There are still some efforts at the research center in new crop development despite budget setbacks.
During the tour, functional foods in the form of potatoes was showcased by Steve James. He explained that hundreds of thousands of new strains of potatoes are created each year and out of these he is looking to develop one in particular that is high in antioxidants. What makes this spud functional are the health benefits of antioxidants: cardiovascular health, cancer prevention, and retarding macular degeneration of the retina.
James also noted that the variety of potato Russet Burbank, also the most common potato used in cooking, is susceptible to many diseases and various insects.

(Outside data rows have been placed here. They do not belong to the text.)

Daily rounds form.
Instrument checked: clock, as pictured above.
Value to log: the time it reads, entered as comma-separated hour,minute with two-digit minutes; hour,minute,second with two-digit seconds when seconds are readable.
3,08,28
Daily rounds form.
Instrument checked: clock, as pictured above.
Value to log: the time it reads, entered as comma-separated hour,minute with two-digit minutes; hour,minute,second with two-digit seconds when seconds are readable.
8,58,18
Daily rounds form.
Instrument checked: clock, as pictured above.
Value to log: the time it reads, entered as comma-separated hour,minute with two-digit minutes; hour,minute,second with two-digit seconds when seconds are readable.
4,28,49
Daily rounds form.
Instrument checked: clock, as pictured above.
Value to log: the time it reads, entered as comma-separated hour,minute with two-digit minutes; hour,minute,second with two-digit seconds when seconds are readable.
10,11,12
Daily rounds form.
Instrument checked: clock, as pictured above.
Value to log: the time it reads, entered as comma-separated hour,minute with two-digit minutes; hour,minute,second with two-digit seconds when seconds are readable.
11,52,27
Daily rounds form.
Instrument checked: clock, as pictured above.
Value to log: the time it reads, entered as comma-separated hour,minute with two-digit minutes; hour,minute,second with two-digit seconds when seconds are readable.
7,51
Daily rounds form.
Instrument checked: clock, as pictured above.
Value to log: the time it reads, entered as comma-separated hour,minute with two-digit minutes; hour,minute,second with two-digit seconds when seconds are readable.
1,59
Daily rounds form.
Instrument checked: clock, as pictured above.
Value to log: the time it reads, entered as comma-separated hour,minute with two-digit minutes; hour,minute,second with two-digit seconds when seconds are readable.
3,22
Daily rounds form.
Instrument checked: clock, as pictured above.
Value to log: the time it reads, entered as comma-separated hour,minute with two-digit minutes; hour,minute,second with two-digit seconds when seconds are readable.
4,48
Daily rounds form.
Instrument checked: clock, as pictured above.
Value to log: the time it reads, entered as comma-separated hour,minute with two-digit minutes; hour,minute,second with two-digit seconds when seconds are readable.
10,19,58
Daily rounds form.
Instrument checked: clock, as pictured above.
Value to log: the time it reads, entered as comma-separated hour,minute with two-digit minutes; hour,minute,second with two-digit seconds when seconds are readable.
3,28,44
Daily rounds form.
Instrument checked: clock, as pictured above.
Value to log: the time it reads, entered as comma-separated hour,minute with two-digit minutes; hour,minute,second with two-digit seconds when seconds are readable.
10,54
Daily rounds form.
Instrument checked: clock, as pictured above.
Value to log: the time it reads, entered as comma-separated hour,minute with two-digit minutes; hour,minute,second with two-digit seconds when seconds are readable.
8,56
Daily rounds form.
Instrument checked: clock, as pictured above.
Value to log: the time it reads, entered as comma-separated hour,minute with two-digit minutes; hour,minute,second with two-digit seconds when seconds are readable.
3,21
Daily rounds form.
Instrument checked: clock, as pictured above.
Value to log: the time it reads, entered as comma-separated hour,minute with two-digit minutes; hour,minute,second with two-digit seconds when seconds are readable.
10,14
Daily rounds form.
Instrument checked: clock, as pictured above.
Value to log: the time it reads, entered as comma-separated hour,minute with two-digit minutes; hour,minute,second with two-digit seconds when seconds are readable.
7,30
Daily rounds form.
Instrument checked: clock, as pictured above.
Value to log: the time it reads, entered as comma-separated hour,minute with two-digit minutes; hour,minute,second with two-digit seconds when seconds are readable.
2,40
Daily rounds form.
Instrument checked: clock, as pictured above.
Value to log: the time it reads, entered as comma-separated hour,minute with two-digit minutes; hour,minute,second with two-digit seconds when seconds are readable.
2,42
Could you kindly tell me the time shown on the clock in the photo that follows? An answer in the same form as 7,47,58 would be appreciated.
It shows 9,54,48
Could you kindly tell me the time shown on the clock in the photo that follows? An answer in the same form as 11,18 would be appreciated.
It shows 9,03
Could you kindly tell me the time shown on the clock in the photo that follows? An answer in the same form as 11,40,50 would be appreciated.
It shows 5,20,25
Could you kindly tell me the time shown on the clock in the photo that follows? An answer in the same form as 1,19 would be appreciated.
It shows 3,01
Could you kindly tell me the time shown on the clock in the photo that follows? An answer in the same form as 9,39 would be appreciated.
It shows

According to the study, only 60 percent of this crop is marketable and new varieties that are more resistant should be developed and introduced. This project is funded by the USDA and Oregon Potato Commission.
Mylen Bohle, Rhonda Simmons, and Tim Deboodt are monitoring commercial and forage species of grass and alfalfa to determine resilience and yield potentials.
Even though 60 percent of the irrigated land in Central Oregon is related to livestock, these crops are not the money makers.
"Out of the 60,000 acres that we have in Jefferson County, we have 13,000 in, what we consider, high value crops," said Jacks.
Those high value crops are the seed crops that are sold on markets throughout the world.
According to Jacks, Central Oregon produces high quality seeds because of the cool nights and short growing season, which make the seeds vigorous.
But, there are less than 4,500 acres in carrots seeds at a given time. "It is profitable, but you're never going to have a large number of acres. You're depending on a few small, high value crops to carry you through," Jacks said. These must be rotated with crops such as wheat and alfalfa.
Preparing for the future
"One of the things that we see as we go into the future is more focus on sustainable farming, the green industry. There's a whole new set of value systems that people bring in with them and that is going to force more of the green market," Jacks said.
"You can moan and bemoan the fact that we're going to have more populations, but the flip side of that is that there's a market and then we need to capture that market. Ten years from now we're going to have a different set of crops," explained Jacks.
One facet of the green industry is the demand for organic products. For seed growers this means developing organic seed. Jacks sees this on the horizon, but research projects have yet to be implemented at COARC.
Water in the Deschutes River Basin is becoming a paramount issue.
"We're going to be really watching water and how we apply it. There's going to be a lot more balance between what that crop needs versus what is being applied. Some of the more inefficient irrigation systems are going by the wayside," Jacks said.
Marvin Butler, Caroline Weber, and Claudia Campbell are tackling this issue with a project called "Evaluation of drip irrigation on carrots grown for seed in commercial fields."
This study has yielded hopeful results. Jacks said of the project, "if you go back five years, when we first started there was a lot of skepticism, even on our part, whether that (drip system irrigation) was going to be a technology that was going to be important."
Results from the study show that yields can be increased and the use of fertilizers and pesticides can be reduced, while water use is dramatically reduced with drip irrigation systems.
The reduction of fertilizers has become especially important as a result of high levels of nitrates found in Willow Creek by Scott Lewis, fisheries biologist for Portland General Electric. Lewis attributes these concentrations to farming operations on the Agency Plains using nitrogen-based fertilizer.
The use of moisture blocks will also become more prolific. These units provide a readout that says exactly how much moisture is in the ground. In turn the farmer then knows how much water to apply.
Jacks is confident that North Unit Irrigation District is ahead of the curve in water conservation. "For Central Oregon as a whole, this irrigation district is well managed. You order an acre foot of water, you get an acre foot of water and it's cut off. Other irrigation districts are going to have to go like us," he said.